= Assaracus =

Mythological Greek king

In Greek mythology, Assaracus (/əˈsærəkəs/; Ancient Greek: Ἀσσάρακος Assarakos) was a king of Dardania.

== Family ==
Assaracus was the second son of Tros, King of Dardania by his wife Callirhoe, daughter of Scamander, or Acallaris, daughter of Eumedes. He was the brother of Ilus, Ganymede, Cleopatra and possibly of Cleomestra. Assaracus married Hieromneme, daughter of Simoeis; others say his wife was Clytodora, daughter of Laomedon. By either of them, he became the father of his son and heir Capys.
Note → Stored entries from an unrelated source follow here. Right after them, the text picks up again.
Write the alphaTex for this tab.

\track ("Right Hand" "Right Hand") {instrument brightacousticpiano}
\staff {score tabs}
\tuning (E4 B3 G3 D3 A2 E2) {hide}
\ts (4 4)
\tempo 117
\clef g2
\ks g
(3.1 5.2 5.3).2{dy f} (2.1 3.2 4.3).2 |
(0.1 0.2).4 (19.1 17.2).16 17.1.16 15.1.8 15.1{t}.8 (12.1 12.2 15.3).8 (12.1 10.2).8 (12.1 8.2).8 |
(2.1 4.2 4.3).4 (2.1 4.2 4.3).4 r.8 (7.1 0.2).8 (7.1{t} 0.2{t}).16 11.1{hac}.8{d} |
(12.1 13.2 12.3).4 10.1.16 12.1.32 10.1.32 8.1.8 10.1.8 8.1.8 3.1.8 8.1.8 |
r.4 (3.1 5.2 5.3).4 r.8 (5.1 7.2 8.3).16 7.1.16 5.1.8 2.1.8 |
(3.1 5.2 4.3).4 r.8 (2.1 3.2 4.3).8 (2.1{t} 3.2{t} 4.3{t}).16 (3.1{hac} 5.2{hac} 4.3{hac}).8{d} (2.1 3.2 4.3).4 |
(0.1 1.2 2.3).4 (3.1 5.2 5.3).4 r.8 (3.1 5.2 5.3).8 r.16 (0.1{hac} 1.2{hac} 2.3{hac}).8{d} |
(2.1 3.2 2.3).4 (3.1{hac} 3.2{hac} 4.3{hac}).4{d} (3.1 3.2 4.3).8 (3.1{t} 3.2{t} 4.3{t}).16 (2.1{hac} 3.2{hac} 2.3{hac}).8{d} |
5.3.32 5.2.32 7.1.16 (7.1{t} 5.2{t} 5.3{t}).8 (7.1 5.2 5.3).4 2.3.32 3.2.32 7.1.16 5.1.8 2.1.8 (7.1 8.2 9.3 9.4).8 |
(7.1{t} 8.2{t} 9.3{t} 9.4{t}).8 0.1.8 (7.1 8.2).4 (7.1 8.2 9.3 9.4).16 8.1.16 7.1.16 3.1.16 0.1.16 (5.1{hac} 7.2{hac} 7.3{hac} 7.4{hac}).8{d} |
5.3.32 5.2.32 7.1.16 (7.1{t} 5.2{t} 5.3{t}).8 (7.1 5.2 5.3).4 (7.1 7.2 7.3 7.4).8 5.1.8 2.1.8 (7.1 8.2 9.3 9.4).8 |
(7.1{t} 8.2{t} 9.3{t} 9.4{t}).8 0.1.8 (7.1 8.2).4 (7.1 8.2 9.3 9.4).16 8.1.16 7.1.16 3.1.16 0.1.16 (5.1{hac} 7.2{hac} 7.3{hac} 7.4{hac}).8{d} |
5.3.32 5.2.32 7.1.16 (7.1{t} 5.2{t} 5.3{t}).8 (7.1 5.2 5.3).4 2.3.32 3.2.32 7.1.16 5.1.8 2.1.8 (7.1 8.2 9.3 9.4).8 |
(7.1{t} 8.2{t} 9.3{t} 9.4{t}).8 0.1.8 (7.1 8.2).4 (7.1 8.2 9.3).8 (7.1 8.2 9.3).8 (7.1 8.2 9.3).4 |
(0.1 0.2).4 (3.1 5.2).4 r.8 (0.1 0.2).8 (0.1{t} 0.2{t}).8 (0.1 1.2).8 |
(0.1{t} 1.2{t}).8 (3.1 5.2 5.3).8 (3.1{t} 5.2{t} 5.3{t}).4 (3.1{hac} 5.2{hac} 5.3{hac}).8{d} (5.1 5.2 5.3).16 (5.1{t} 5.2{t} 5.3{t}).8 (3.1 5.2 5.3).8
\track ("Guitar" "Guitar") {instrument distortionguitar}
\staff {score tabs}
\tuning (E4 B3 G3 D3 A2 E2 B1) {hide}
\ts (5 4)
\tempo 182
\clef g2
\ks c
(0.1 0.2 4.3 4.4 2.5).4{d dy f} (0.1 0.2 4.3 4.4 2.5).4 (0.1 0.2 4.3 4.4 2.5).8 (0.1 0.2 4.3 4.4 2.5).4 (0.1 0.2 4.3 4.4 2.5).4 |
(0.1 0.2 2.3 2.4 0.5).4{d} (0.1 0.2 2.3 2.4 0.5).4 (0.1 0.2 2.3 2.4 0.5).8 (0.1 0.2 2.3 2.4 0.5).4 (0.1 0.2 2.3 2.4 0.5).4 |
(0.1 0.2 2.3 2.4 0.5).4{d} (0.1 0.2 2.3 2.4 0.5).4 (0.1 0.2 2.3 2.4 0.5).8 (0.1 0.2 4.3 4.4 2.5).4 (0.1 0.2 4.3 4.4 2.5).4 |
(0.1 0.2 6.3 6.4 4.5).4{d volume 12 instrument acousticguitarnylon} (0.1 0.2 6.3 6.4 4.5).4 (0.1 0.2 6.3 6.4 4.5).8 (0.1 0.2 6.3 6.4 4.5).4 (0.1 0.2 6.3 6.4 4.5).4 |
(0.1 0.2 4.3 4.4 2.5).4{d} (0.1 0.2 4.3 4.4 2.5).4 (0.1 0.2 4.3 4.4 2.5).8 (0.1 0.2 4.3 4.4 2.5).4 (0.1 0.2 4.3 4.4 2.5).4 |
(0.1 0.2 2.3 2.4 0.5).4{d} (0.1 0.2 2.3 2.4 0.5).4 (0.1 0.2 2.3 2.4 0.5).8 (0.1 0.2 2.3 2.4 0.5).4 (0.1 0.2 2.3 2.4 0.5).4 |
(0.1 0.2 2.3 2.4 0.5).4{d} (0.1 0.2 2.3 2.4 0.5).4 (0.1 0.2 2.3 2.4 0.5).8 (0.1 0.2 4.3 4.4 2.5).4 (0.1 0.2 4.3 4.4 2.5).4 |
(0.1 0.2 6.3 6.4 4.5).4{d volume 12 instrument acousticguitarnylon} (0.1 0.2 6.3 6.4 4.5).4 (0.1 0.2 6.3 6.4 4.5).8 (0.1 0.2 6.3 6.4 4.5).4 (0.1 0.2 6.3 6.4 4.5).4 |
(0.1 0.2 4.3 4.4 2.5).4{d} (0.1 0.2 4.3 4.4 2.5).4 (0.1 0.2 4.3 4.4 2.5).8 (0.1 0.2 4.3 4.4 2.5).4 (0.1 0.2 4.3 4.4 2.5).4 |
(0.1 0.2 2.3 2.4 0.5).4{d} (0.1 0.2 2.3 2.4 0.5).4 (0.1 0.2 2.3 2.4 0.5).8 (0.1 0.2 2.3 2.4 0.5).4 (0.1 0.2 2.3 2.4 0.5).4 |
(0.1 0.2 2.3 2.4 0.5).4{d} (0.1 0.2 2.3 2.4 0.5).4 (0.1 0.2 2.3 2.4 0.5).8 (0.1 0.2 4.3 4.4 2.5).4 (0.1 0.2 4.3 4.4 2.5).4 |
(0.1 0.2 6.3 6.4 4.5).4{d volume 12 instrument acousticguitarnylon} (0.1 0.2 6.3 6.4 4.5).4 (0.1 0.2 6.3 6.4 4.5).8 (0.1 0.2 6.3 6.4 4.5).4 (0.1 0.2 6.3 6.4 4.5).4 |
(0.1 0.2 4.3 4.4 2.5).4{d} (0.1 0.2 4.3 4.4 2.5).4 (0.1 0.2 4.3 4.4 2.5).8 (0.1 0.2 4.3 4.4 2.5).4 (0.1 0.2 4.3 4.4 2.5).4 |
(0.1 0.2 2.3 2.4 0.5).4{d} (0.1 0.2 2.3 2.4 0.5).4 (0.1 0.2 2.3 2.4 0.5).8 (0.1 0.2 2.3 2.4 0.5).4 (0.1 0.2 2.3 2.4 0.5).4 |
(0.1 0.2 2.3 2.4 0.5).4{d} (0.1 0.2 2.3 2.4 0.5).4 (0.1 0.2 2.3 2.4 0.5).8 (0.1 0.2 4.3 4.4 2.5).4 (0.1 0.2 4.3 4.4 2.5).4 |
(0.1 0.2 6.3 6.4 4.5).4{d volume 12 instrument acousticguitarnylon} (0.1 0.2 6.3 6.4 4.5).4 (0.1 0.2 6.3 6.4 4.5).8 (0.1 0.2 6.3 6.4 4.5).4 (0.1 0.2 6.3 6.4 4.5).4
According to a less common version, Aesyetes and Cleomestra were also mentioned as parents of Assaracus. In this account, his brothers were Alcathous and Antenor. According to the Roman mythographer Hyginus, Ganymedes was not a brother of Assaracus, but rather his son.

== Mythology ==
Assaracus inherited the throne of Dardania when his elder brother Ilus preferred to reign instead over his newly founded city of Ilium (which also became known as Troy). When he died, the kingship passed to his son Capys. As a tribute to all his good work, Assaracus was buried in the midst of Troy, close to the temple of Athena and the later palace of Priam.